Last year, the HS2 Ltd. board advised the government on the updated cost for Phase 1, which increased from £49 billion to £57 billion at 2019 prices. The company then added a further £8–10 billion to the cost, resulting in a total of up to £67 billion.

“This is of great concern given the scale of the challenge they face in resetting the programme to complete Phase 1 and manage the closedown of the other phases, for example in disposing of land and property no longer needed,” PAC said.

Under safeguarding measures, the HS2 land was protected from conflicting developments. The DfT plans to sell any property that is no longer required for the project. Areas such as Cheshire, Derbyshire, and Lancashire will be affected.
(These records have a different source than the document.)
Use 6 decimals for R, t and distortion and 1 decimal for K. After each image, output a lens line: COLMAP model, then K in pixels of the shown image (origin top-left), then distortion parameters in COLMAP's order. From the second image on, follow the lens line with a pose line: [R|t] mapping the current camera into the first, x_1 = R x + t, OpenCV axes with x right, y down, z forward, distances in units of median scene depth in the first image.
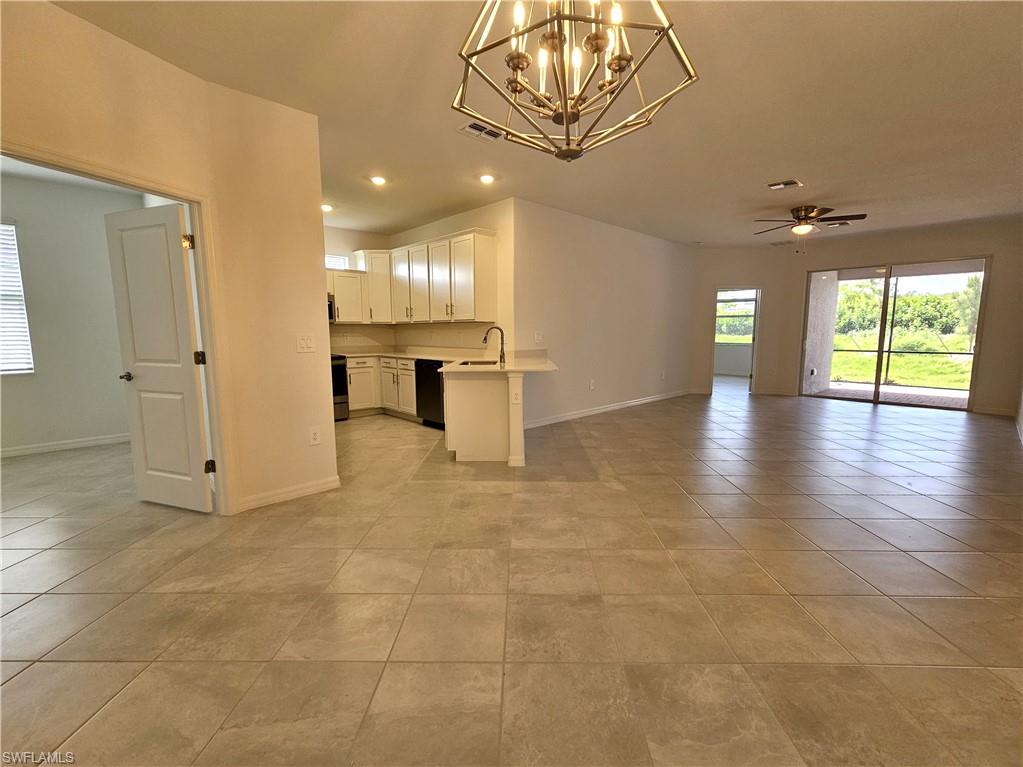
lens RADIAL K [[437.4, 0, 514.7], [0, 437.4, 391.0], [0, 0, 1]] dist [-0.010329, -0.000023]
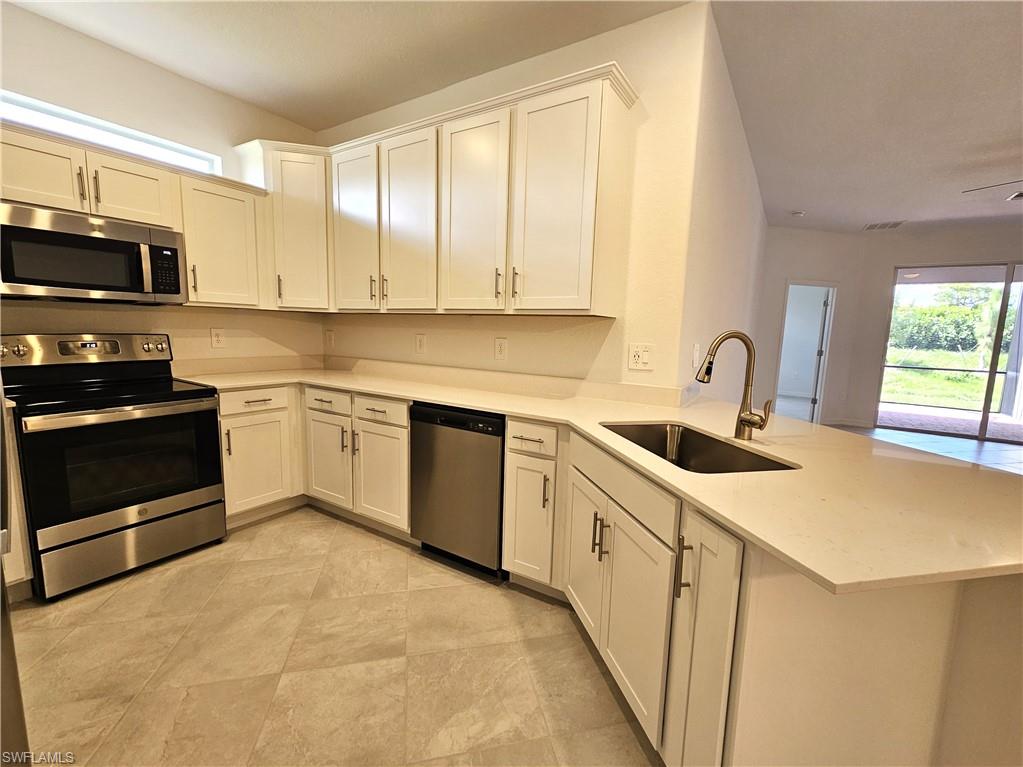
lens RADIAL K [[437.4, 0, 514.7], [0, 437.4, 391.0], [0, 0, 1]] dist [-0.010329, -0.000023]
pose [[0.969092, -0.001296, 0.246698, -0.214909], [-0.000261, 0.999980, 0.006278, -0.077509], [-0.246701, -0.006148, 0.969072, 0.531588]]
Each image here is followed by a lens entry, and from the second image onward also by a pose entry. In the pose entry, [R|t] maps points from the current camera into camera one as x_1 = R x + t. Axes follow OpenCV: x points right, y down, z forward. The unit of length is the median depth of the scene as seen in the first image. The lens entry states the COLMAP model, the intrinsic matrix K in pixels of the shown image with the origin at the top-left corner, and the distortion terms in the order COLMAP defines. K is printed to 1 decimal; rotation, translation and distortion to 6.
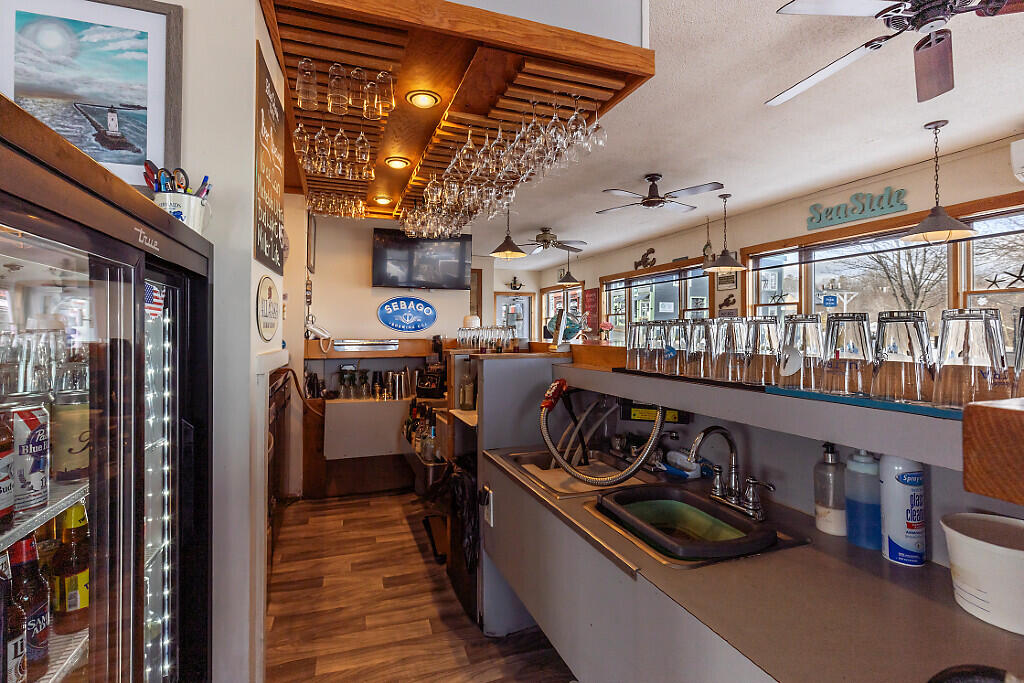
lens RADIAL K [[473.1, 0, 498.5], [0, 473.1, 326.0], [0, 0, 1]] dist [-0.004277, 0.001139]
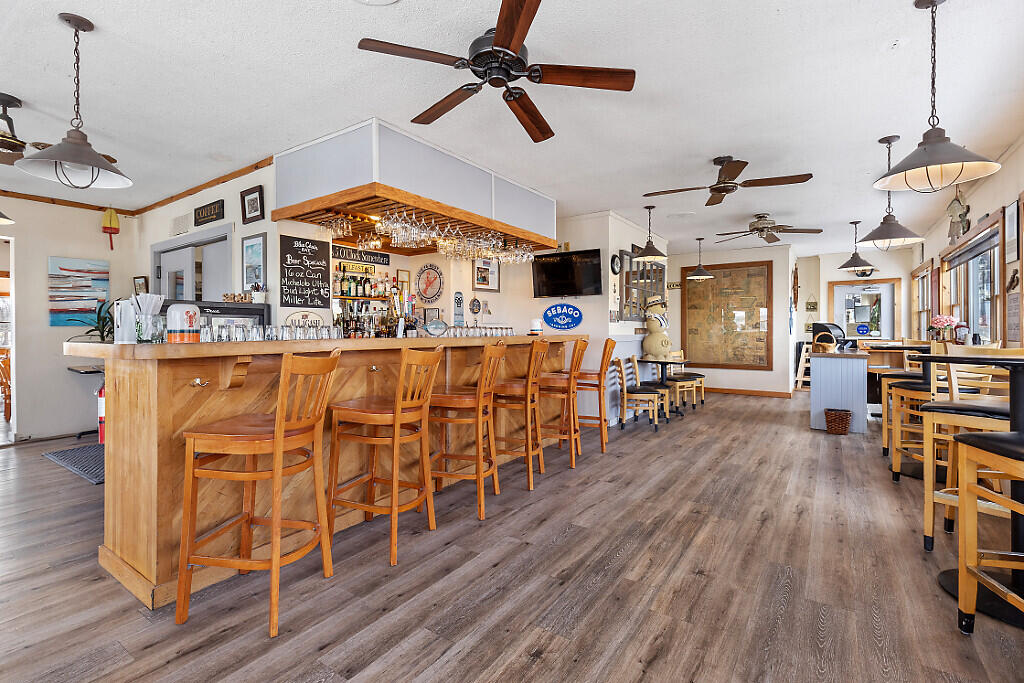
lens RADIAL K [[473.1, 0, 497.5], [0, 473.1, 326.2], [0, 0, 1]] dist [-0.004277, 0.001139]
pose [[0.580276, -0.007639, -0.814384, 0.407859], [0.010725, 0.999941, -0.001737, 0.000847], [0.814349, -0.007726, 0.580324, 0.056313]]
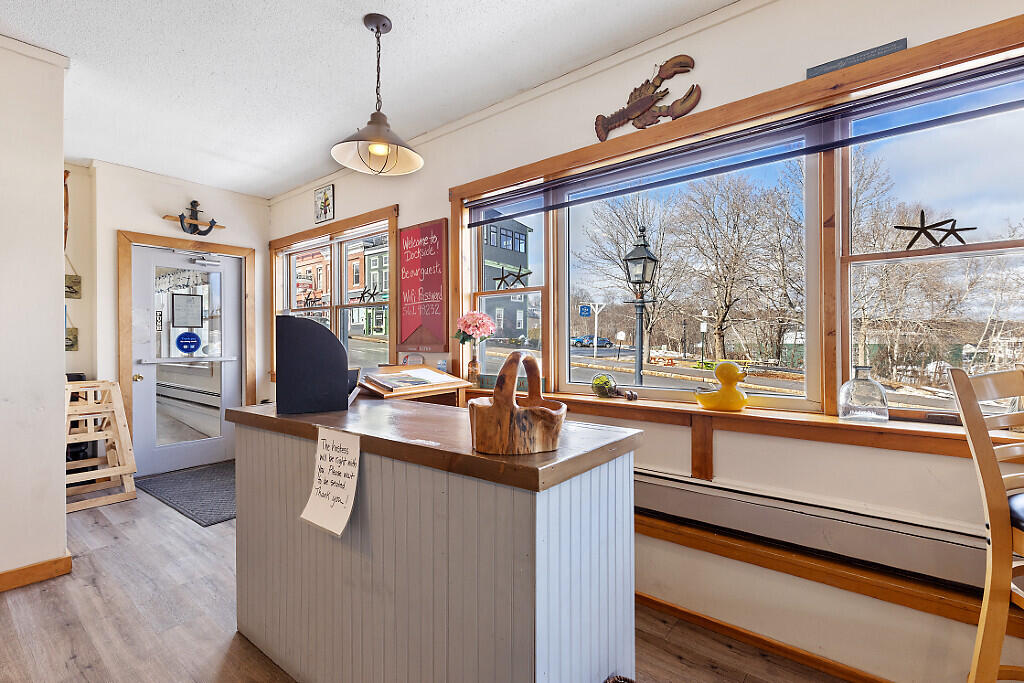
lens RADIAL K [[473.1, 0, 517.8], [0, 473.1, 344.3], [0, 0, 1]] dist [-0.004277, 0.001139]
pose [[0.849051, -0.011008, 0.528197, 0.068850], [0.001389, 0.999826, 0.018605, 0.007706], [-0.528310, -0.015063, 0.848918, 0.679018]]
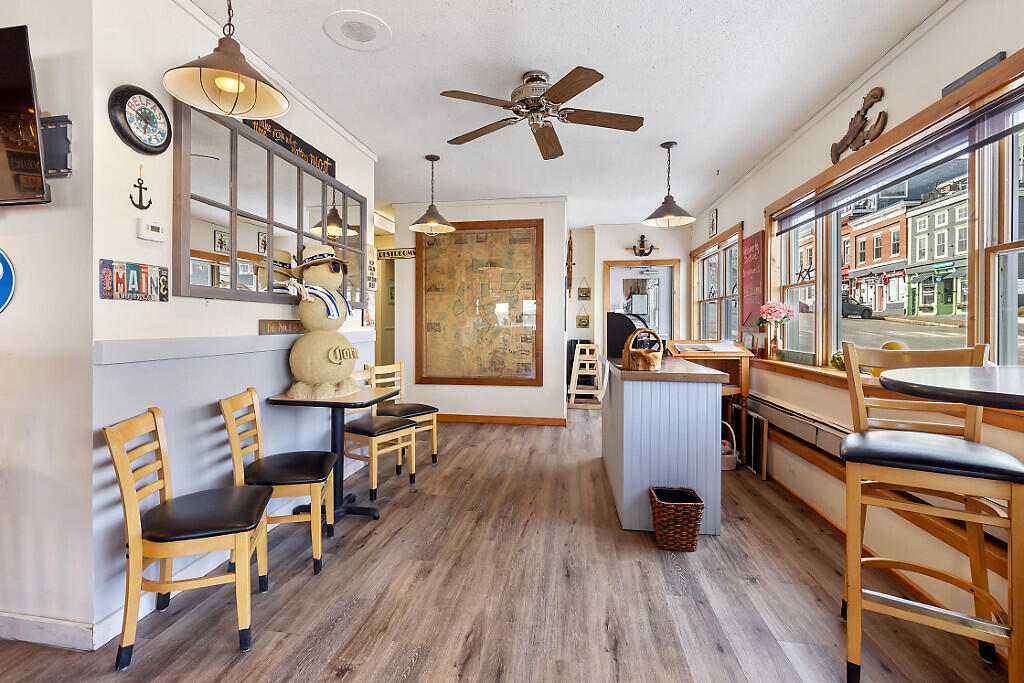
lens RADIAL K [[473.1, 0, 490.4], [0, 473.1, 330.0], [0, 0, 1]] dist [-0.004277, 0.001139]
pose [[0.873370, 0.002364, -0.487051, 0.206482], [0.009099, 0.999735, 0.021168, 0.005924], [0.486972, -0.022919, 0.873117, 0.462642]]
Industry leaders have warned against a quick sale of the land and called for a pause of three years to properly consider further actions.

“There is a moral expectation that government should expedite opportunities for people who wish to buy back their land and property where they have been required to sell it,” the report said.

Private Funding

The DfT disagreed with PAC’s cost projections. A DfT spokesperson said that the committee’s Phase 1 calculations didn’t account for the decision to secure private funding for Euston, or the direction not to proceed beyond the Midlands.

“Our plans for Euston have already received extensive support from the private sector to invest and will offer a world class regeneration opportunity, mirroring the successful King’s Cross and Battersea and Nine Elms development programmes,” the spokesperson said.

Ministers remain “highly sceptical” that the DfT “will be able to attract private investment on the scale and speed required to make the London terminus station a success,” PAC said.

According to the government, its plans for Euston have already received extensive support from the private sector to invest.

The DfT should offer a “plausible or detailed proposition” on funding the tunnelling from Old Oak Common to Euston. Failure to do so will incur “much greater costs from stopping and restarting work,” PAC cautioned.
After it cancelled the northern leg of HS2, Downing Street said it will redirect £36 billion to new transport projects in the north, the Midlands, and across the UK. This is said to be implemented via a new project called Network North, comprising “hundreds” of schemes.

PAC said there isn’t yet a list, with expected costs and benefits, of what projects the DfT expects will be delivered over the long-term with the redirected funds. Ministers called on the government to report to the committee on its private funds plans.

The DfT also told PAC that it was more cost effective to complete Phase 1 than cancel it. Abandoning the whole project would incur approximately £11 billion of remediation costs, in 2019 prices.

Phase 1 of the HS2 is estimated to be complete between 2029 and 2033, with HS2 Ltd. aiming for 2030.